TRY IT: Please restate the data that follows word for word, with the pictures left out.

*** Opening AVAILABLE RECORDS ***

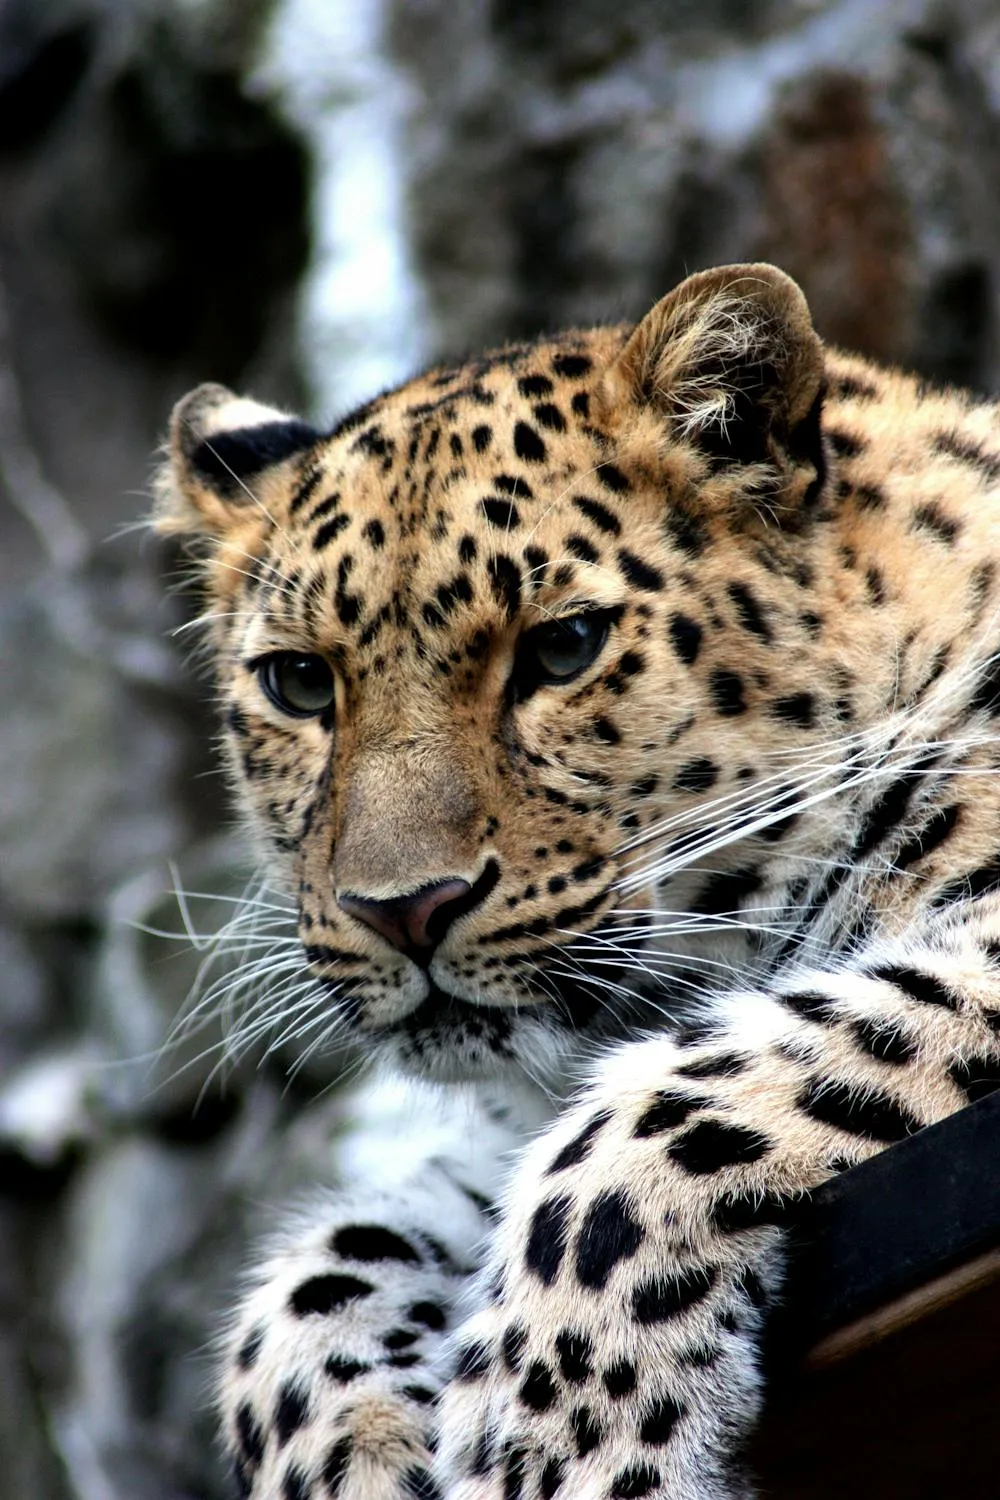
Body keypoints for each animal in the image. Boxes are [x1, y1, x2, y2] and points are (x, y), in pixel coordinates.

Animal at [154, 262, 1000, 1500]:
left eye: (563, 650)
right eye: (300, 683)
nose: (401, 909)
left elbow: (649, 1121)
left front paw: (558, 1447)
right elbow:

*** Closing AVAILABLE RECORDS ***

RESPONSE BOX:
Body keypoints for each animal in the image. Boxes are [x1, y1, x2, y2] and points are (x, y), in pixel coordinates.

Animal at [154, 262, 1000, 1500]:
left eye: (563, 650)
right eye: (300, 683)
nose: (401, 909)
left elbow: (649, 1121)
left front paw: (558, 1447)
right elbow:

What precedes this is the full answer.